§ **WORK ITEM**
Leave out the pictures and repeat every record exactly.

Lens distortion estimation data
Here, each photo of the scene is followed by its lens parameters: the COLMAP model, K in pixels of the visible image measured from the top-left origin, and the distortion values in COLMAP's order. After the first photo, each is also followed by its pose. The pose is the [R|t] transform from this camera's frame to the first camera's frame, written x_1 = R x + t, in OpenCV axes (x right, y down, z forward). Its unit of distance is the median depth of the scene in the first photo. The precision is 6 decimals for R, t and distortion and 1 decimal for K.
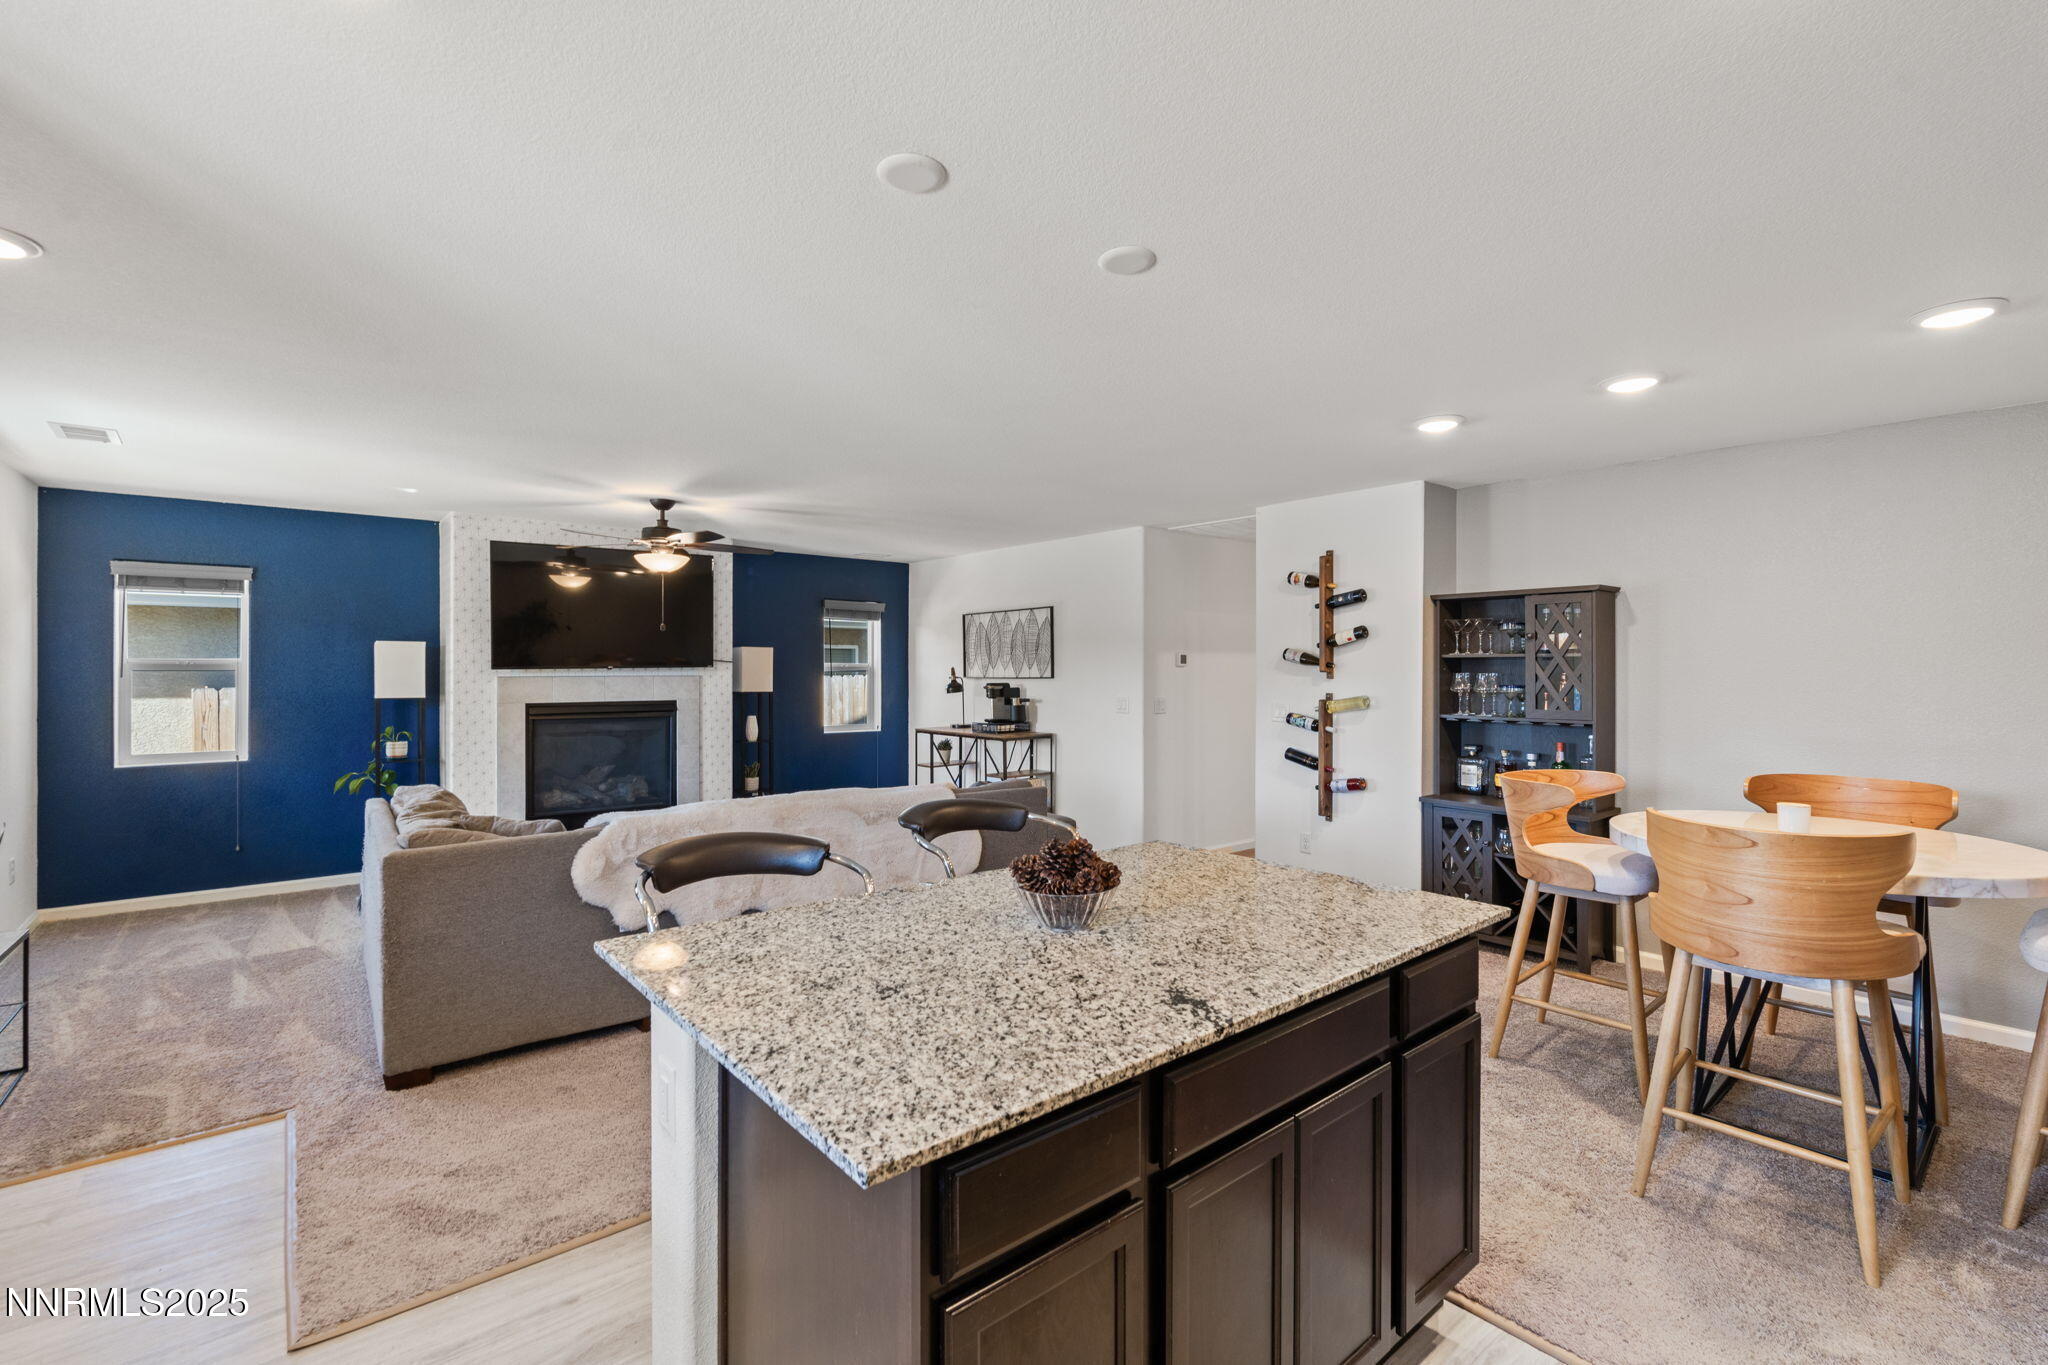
lens RADIAL K [[902.3, 0, 1023.0], [0, 902.3, 667.1], [0, 0, 1]] dist [0.000397, -0.003192]
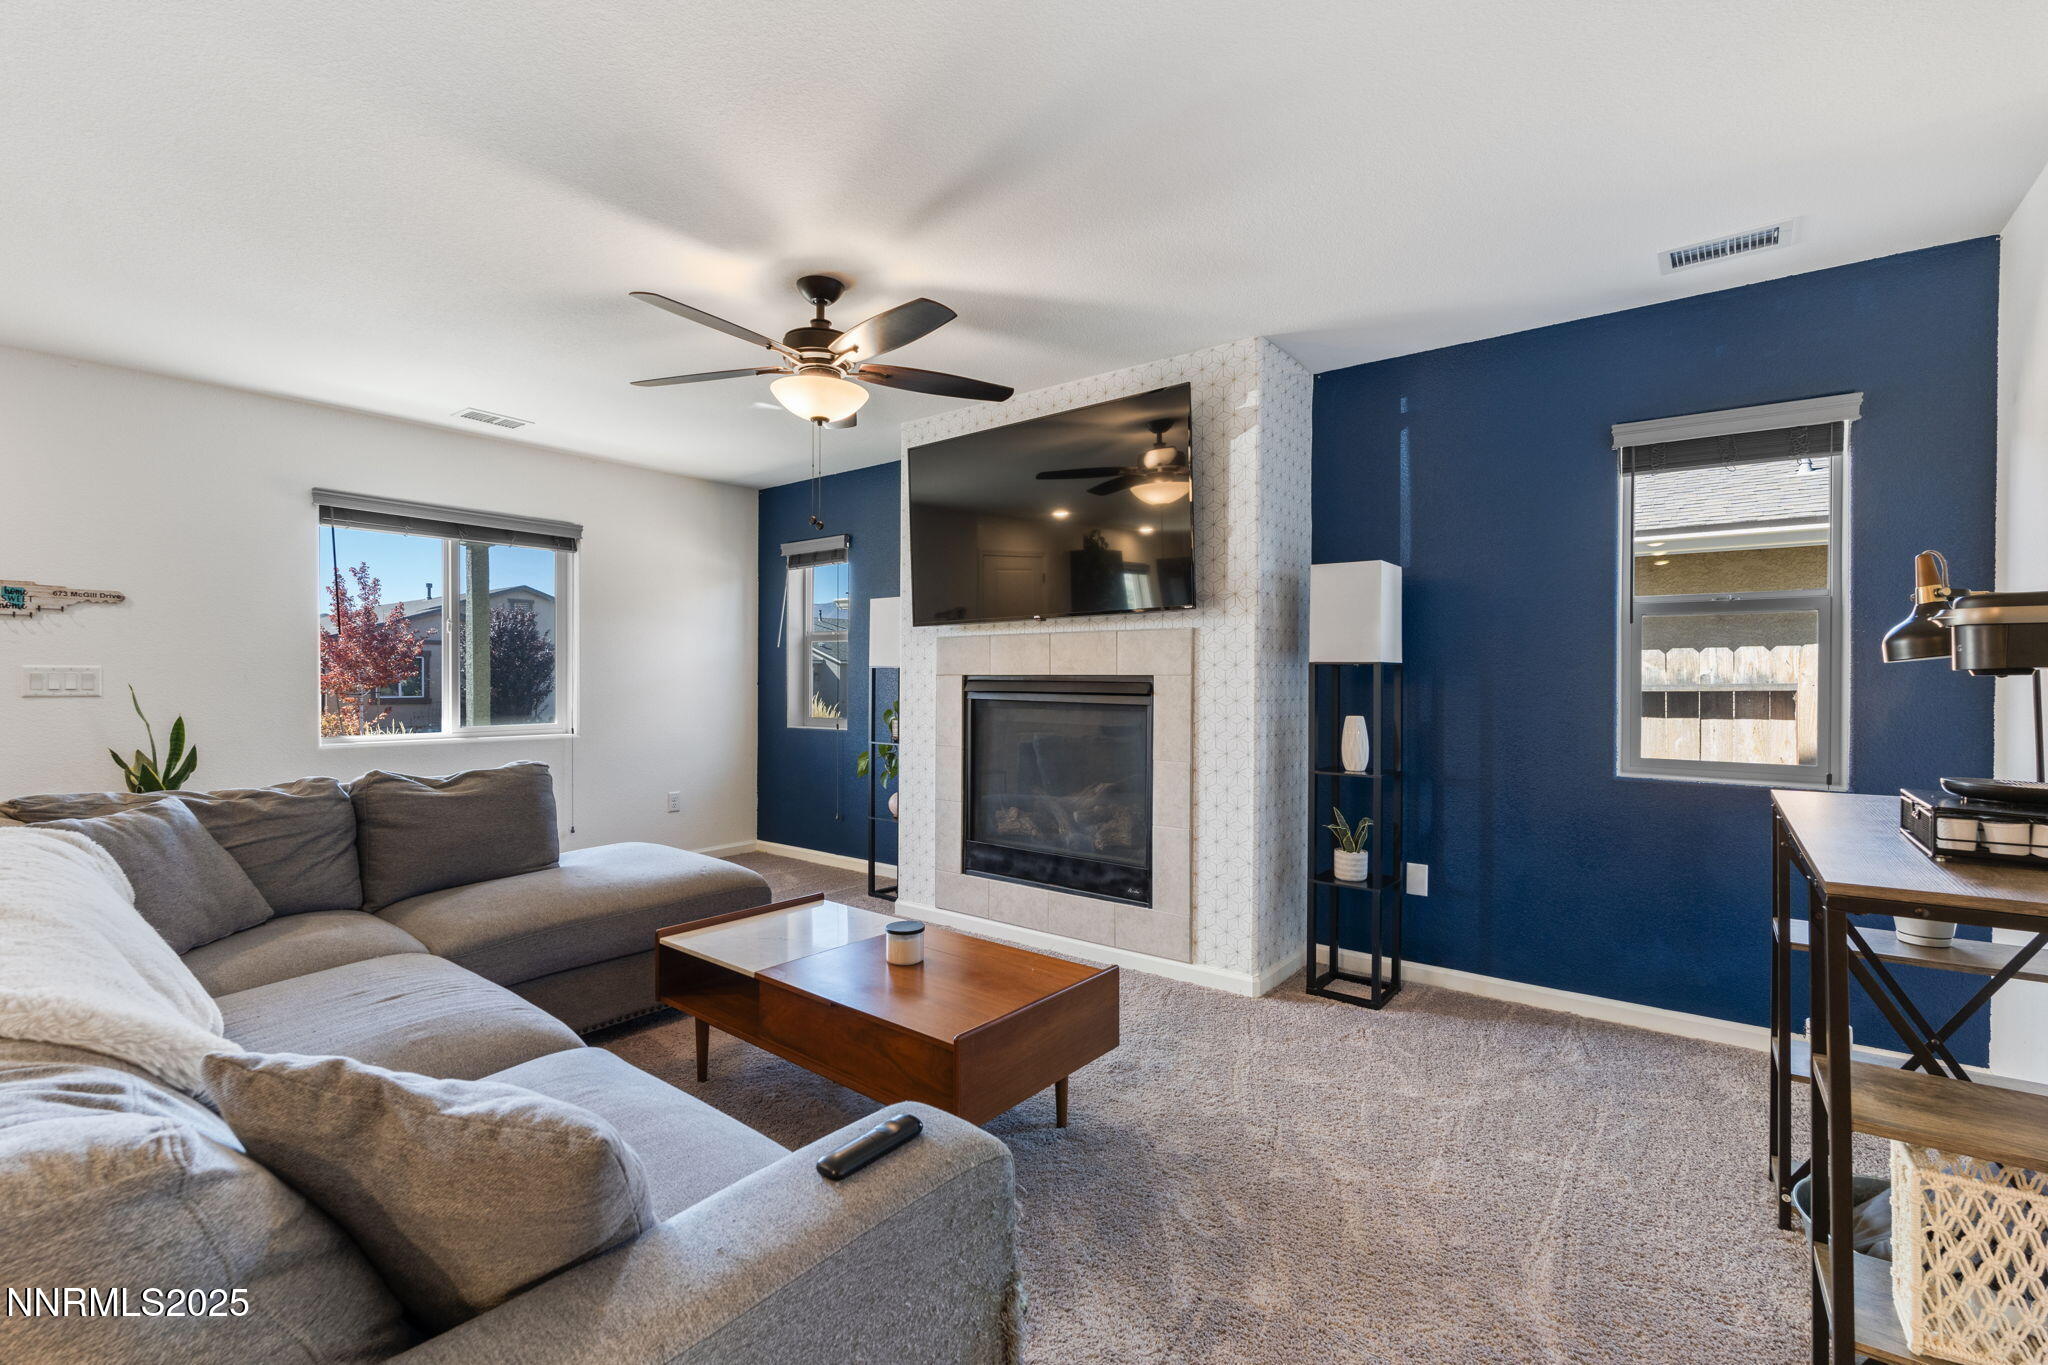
lens RADIAL K [[902.3, 0, 1014.3], [0, 902.3, 681.8], [0, 0, 1]] dist [0.000397, -0.003192]
pose [[0.212418, 0.006064, -0.977160, 0.133843], [-0.001117, 0.999982, 0.005963, 0.041692], [0.977178, -0.000175, 0.212421, 0.907200]]
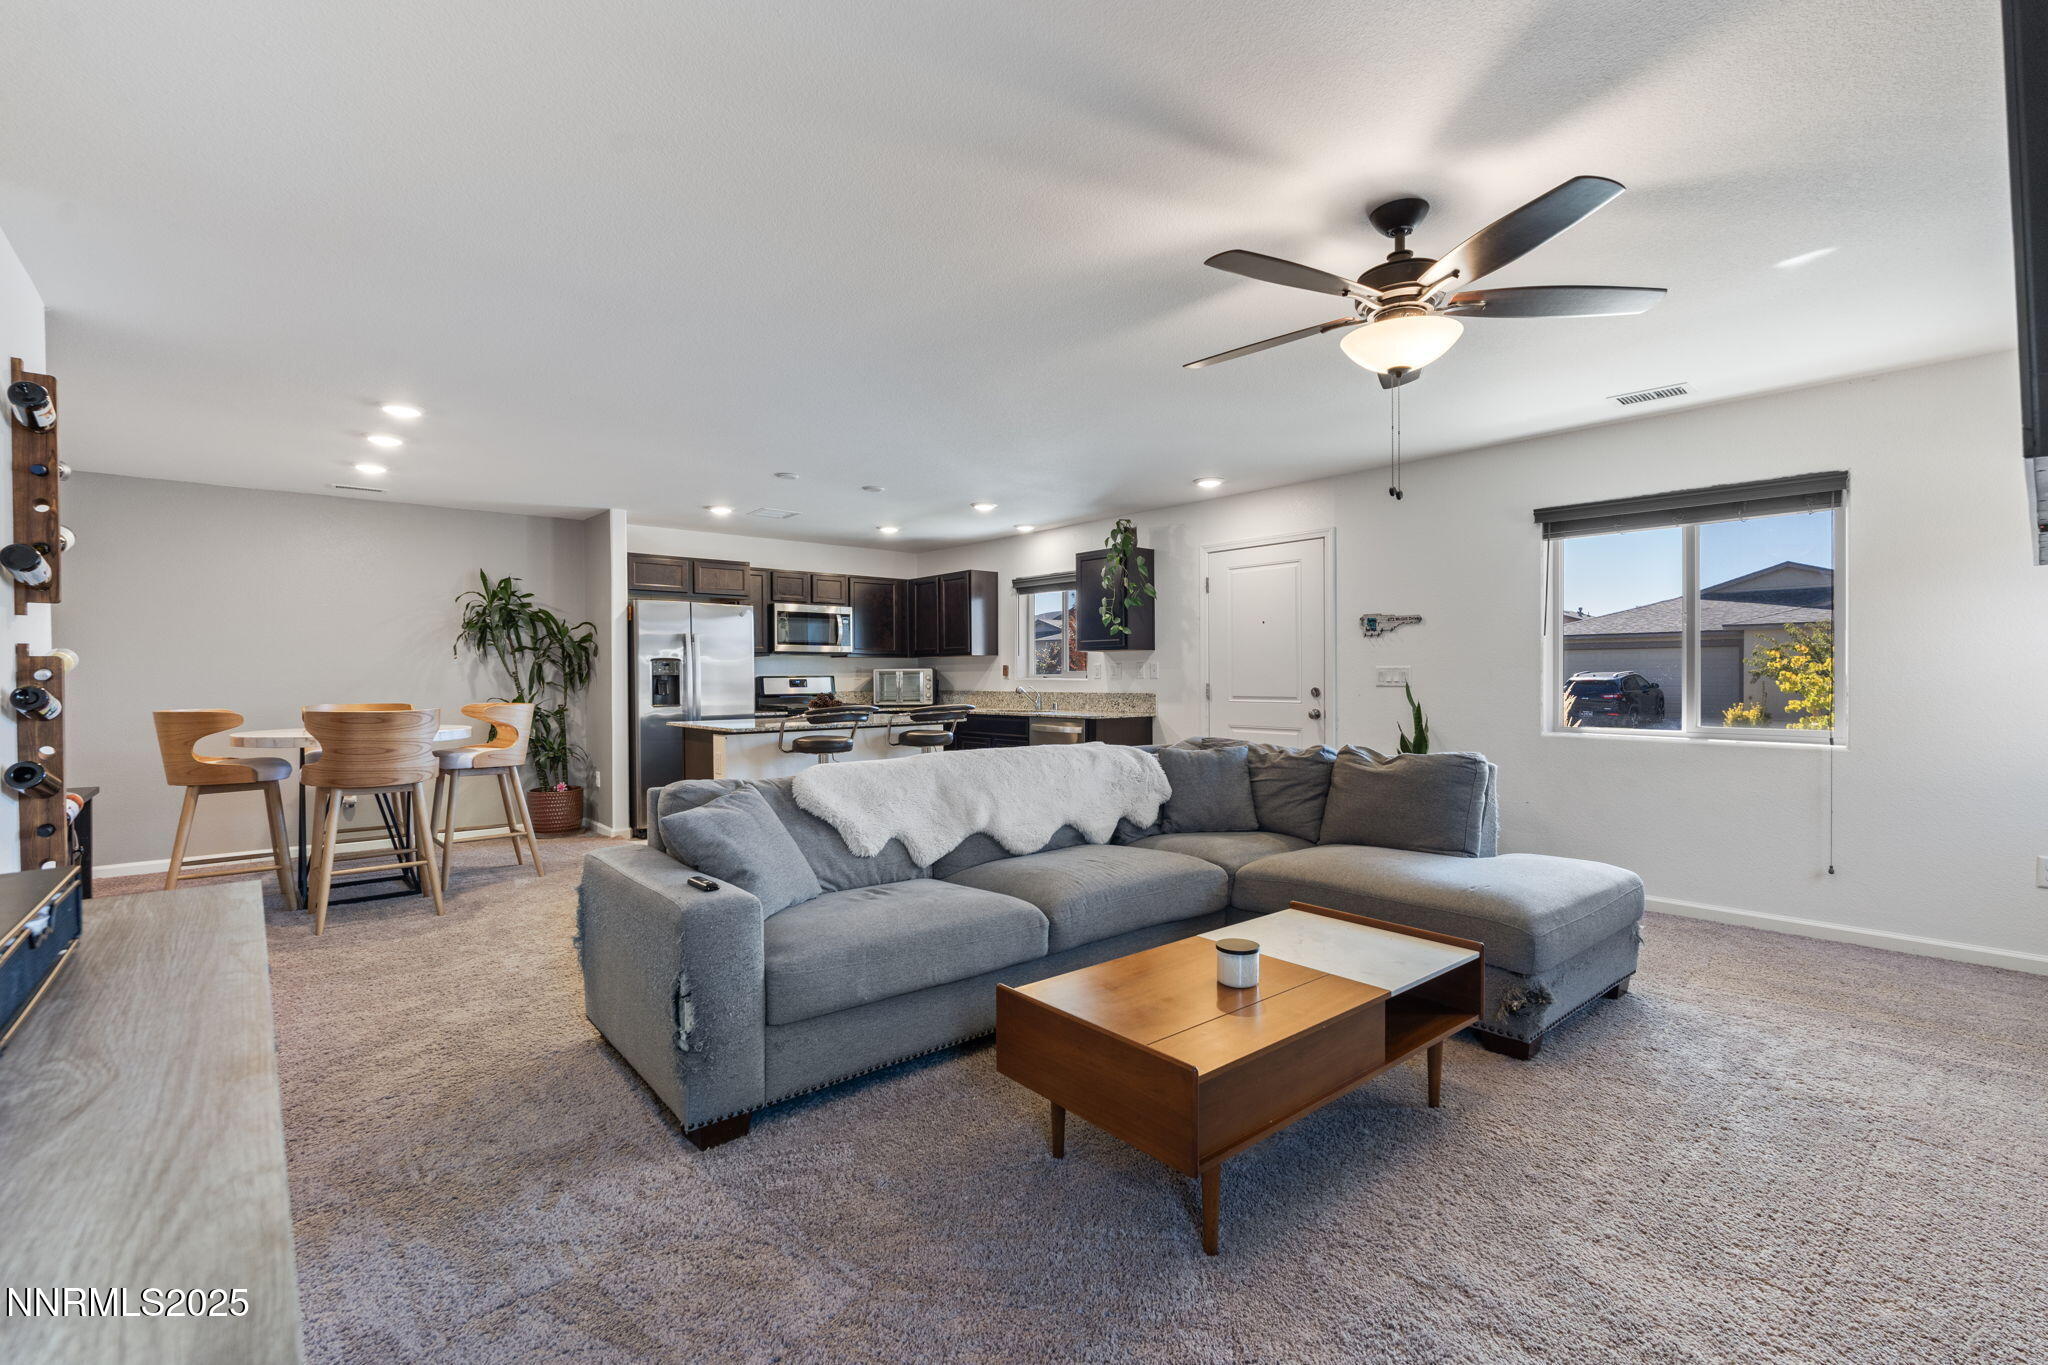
lens RADIAL K [[902.3, 0, 1020.2], [0, 902.3, 684.3], [0, 0, 1]] dist [0.000397, -0.003192]
pose [[-0.999837, 0.004970, -0.017340, -0.179108], [0.004802, 0.999942, 0.009685, 0.042831], [0.017387, 0.009600, -0.999803, 1.316988]]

§ **ANSWER TO THE PROBLEM**
Here, each photo of the scene is followed by its lens parameters: the COLMAP model, K in pixels of the visible image measured from the top-left origin, and the distortion values in COLMAP's order. After the first photo, each is also followed by its pose. The pose is the [R|t] transform from this camera's frame to the first camera's frame, written x_1 = R x + t, in OpenCV axes (x right, y down, z forward). Its unit of distance is the median depth of the scene in the first photo. The precision is 6 decimals for R, t and distortion and 1 decimal for K.
lens RADIAL K [[902.3, 0, 1023.0], [0, 902.3, 667.1], [0, 0, 1]] dist [0.000397, -0.003192]
lens RADIAL K [[902.3, 0, 1014.3], [0, 902.3, 681.8], [0, 0, 1]] dist [0.000397, -0.003192]
pose [[0.212418, 0.006064, -0.977160, 0.133843], [-0.001117, 0.999982, 0.005963, 0.041692], [0.977178, -0.000175, 0.212421, 0.907200]]
lens RADIAL K [[902.3, 0, 1020.2], [0, 902.3, 684.3], [0, 0, 1]] dist [0.000397, -0.003192]
pose [[-0.999837, 0.004970, -0.017340, -0.179108], [0.004802, 0.999942, 0.009685, 0.042831], [0.017387, 0.009600, -0.999803, 1.316988]]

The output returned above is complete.